The thrill of the moment sparked by that old typewriter over sixty years' ago, that light-bulb moment, has never faded or gone away. Even today the desire remains, for I have loved querty keyboards and books ever since. It is true, of course, that during the subsequent sixty years I have written, quite a lot, for newspapers, mainly, and magazines and books, and more recently, this blog. But I was never able to make a living out of fiction. Couldn't make the breakthrough. Didn't try hard enough. Unable to cut the mustard. Not good enough, I suppose.
The trouble is that whereas the actual desire to physically write something can and sometimes does diminish with age, ideas of what to write do not stop flowing. One consequence is that I have three or four completed novels in MS form waiting in limbo in dusty drawers and tatty folders, along with notes for at least five more.
These, I have no doubt, will remain unwritten. They are simply frozen ideas which will never see the light of day. Thus, a shortening of concentration levels is one thing; the thought and frustration of finishing another novel and then simply shoving it in the drawer is another.

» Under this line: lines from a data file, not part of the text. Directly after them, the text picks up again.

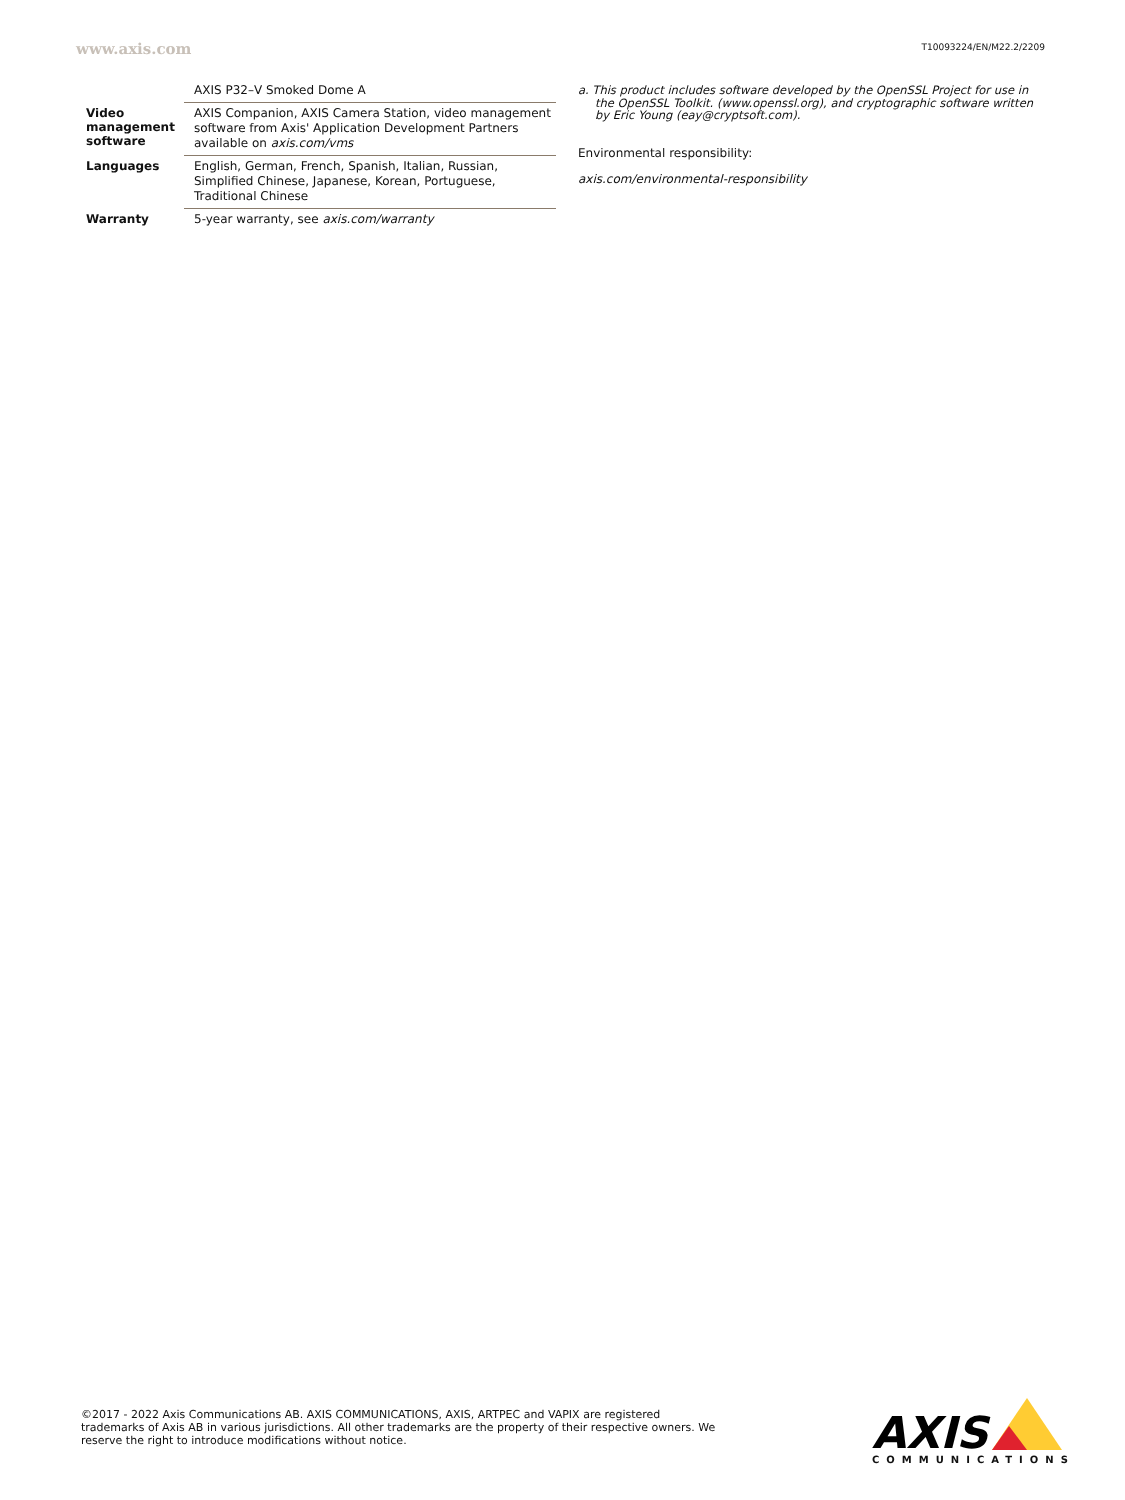www.axis.com
T10093224/EN/M22.2/2209
| | AXIS P32–V Smoked Dome A |
| Video management software | AXIS Companion, AXIS Camera Station, video management software from Axis' Application Development Partners available on axis.com/vms |
| Languages | English, German, French, Spanish, Italian, Russian, Simplified Chinese, Japanese, Korean, Portuguese, Traditional Chinese |
| Warranty | 5-year warranty, see axis.com/warranty |
a. This product includes software developed by the OpenSSL Project for use in the OpenSSL Toolkit. (www.openssl.org), and cryptographic software written by Eric Young (eay@cryptsoft.com).
Environmental responsibility:
axis.com/environmental-responsibility
©2017 - 2022 Axis Communications AB. AXIS COMMUNICATIONS, AXIS, ARTPEC and VAPIX are registered trademarks of Axis AB in various jurisdictions. All other trademarks are the property of their respective owners. We reserve the right to introduce modifications without notice.
AXIS
COMMUNICATIONS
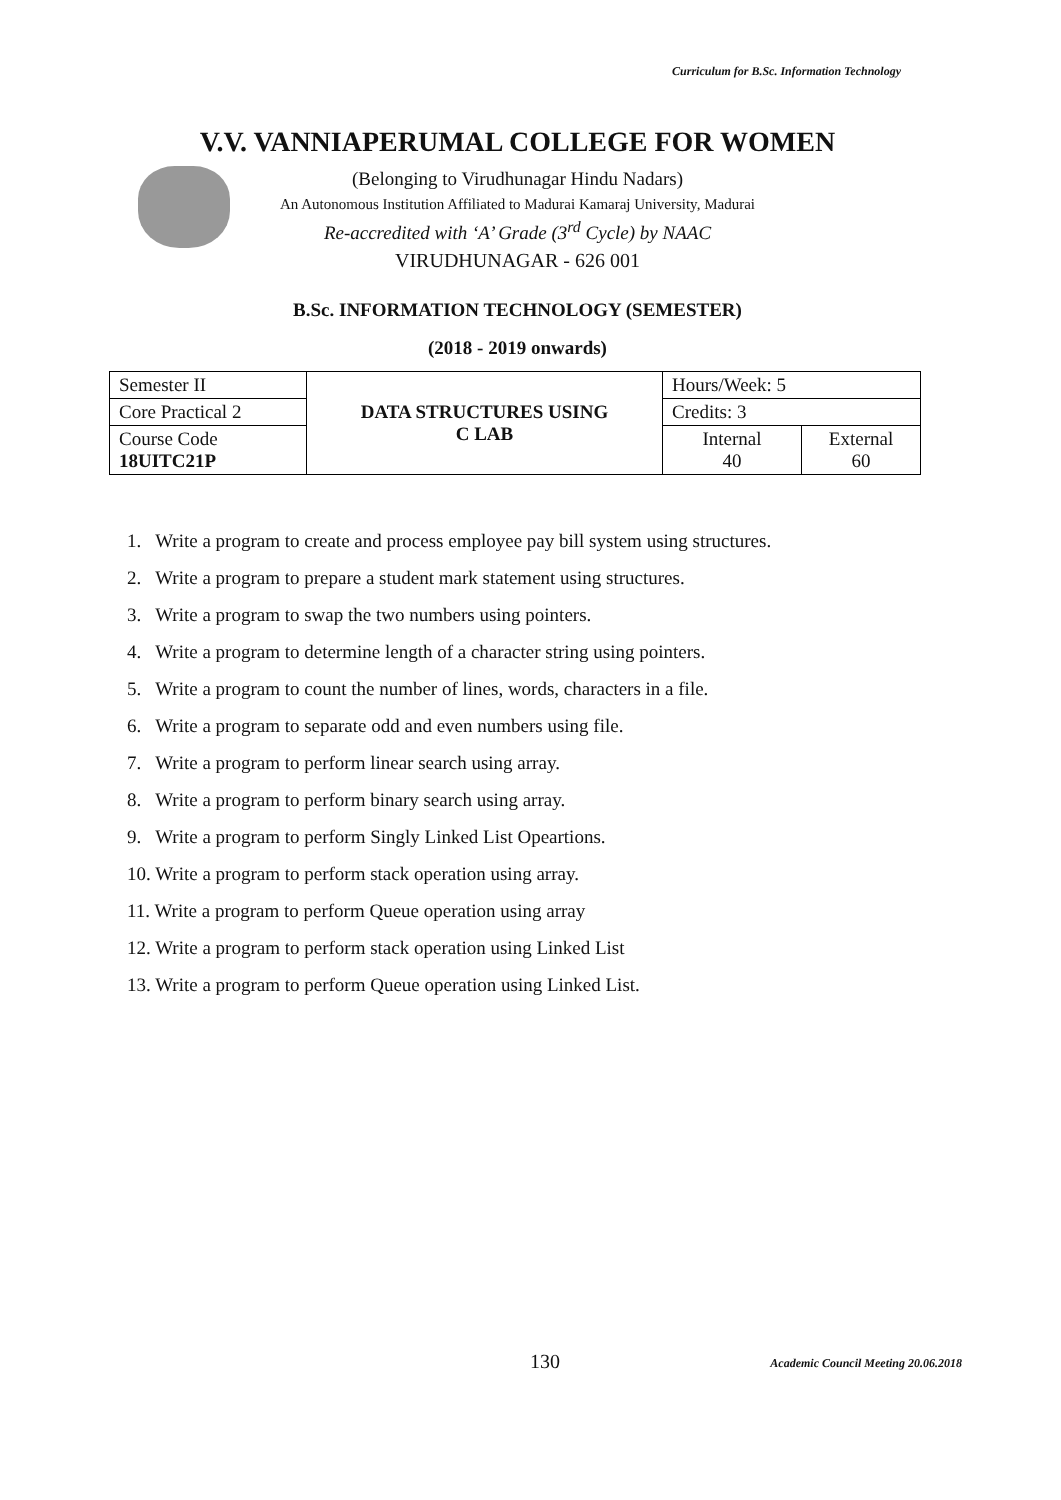Curriculum for B.Sc. Information Technology
V.V. VANNIAPERUMAL COLLEGE FOR WOMEN
(Belonging to Virudhunagar Hindu Nadars)
An Autonomous Institution Affiliated to Madurai Kamaraj University, Madurai
Re-accredited with ‘A’ Grade (3<sup>rd</sup> Cycle) by NAAC
VIRUDHUNAGAR - 626 001
B.Sc. INFORMATION TECHNOLOGY (SEMESTER)
(2018 - 2019 onwards)
| Semester II | DATA STRUCTURES USING C LAB | Hours/Week: 5 | |
| Core Practical 2 | | Credits: 3 | |
| Course Code 18UITC21P | | Internal 40 | External 60 |
1. Write a program to create and process employee pay bill system using structures.
2. Write a program to prepare a student mark statement using structures.
3. Write a program to swap the two numbers using pointers.
4. Write a program to determine length of a character string using pointers.
5. Write a program to count the number of lines, words, characters in a file.
6. Write a program to separate odd and even numbers using file.
7. Write a program to perform linear search using array.
8. Write a program to perform binary search using array.
9. Write a program to perform Singly Linked List Opeartions.
10. Write a program to perform stack operation using array.
11. Write a program to perform Queue operation using array
12. Write a program to perform stack operation using Linked List
13. Write a program to perform Queue operation using Linked List.
130
Academic Council Meeting 20.06.2018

So here's a toast to the pile of unread books sitting on my bedside table, awaiting their turn, and to all unwritten books, the forlorn piles of ideas and research notes bundled together with elastic bands. And here's to the time spent on fascinating but ultimately wasted research, to half-remembered ideas and to an inability to do them justice.
Actually, I am beginning to believe that unwritten books are a marvellous resource. There should be a library for them somewhere.